Data Warehouse latency is often a complaint I have heard from end users when trying to access data via either Reporting Services reports or Excel.  Generally, I promise 24 hour latency unless the job mandates updates hourly or even sooner. 

With these complaints in mind I decided to create a report that could kick off the SQL Agent job that processed my Data Warehouse load and Cube update.  It is a pretty simple report to create.  Here are the steps I did:

Step One

Create a Data Source that points to MSDB on the server that the SQL Agent job that you want to run is located.

Step Two

Create a DataSet that runs the system stored procedure sp_start_job with the name of the job.


Step Three

Add some text!  Let the user know what’s going on after they click on the report otherwise it will just show a blank report.  Drag a textbox over and add the appropriate text.
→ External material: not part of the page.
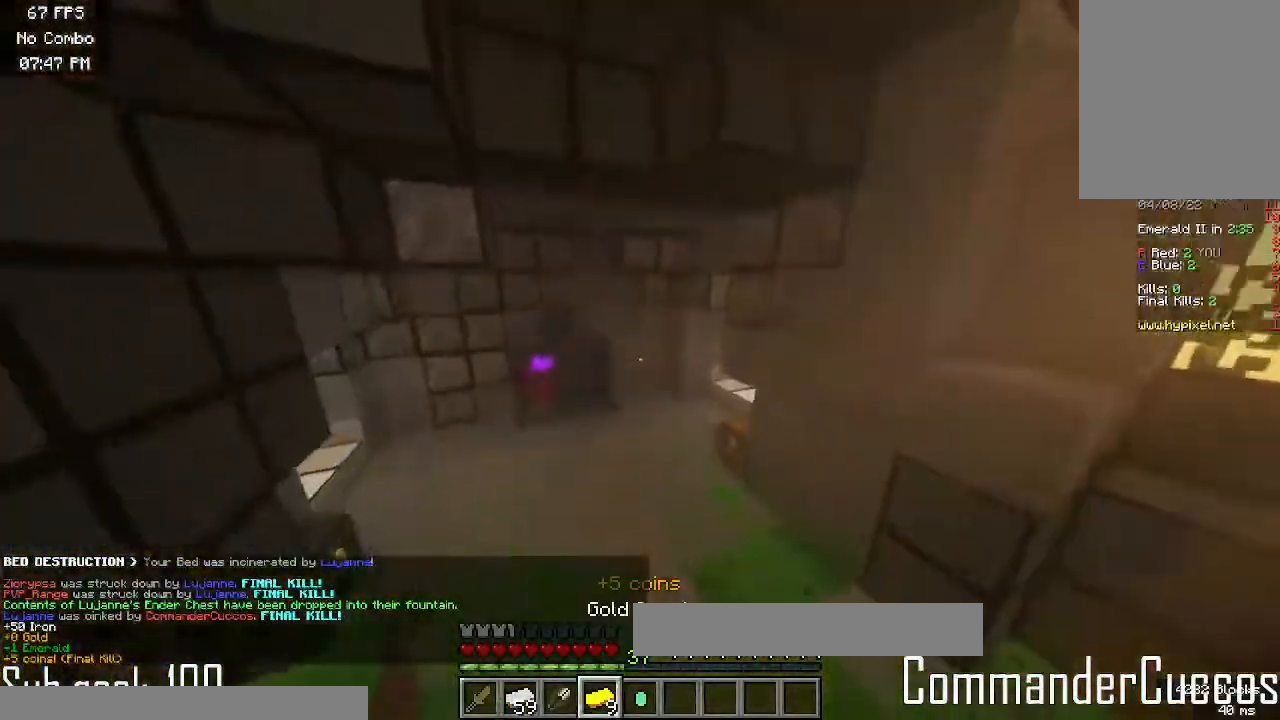
{"keys": ["w"], "mouse": ["right"], "events": [[267, "a", "up"], [467, "mouse_right", "down"]]}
Deploy the report and test!

There are some circumstances where you would not want to use this method:

·         Running the job in the middle of the day could severely cripple a transactional system that the Data Warehouse load pulls from.

·         The job takes longer than just a few minutes to process.  Remember you are trying to improve latency.  You don’t want to expose a poorly performing load process (even if the performance time is due to the size of the load not bad code)

·         You haven’t trained your end users in what the report does.  You don’t want end users clicking this report over and over again because it is running a major process.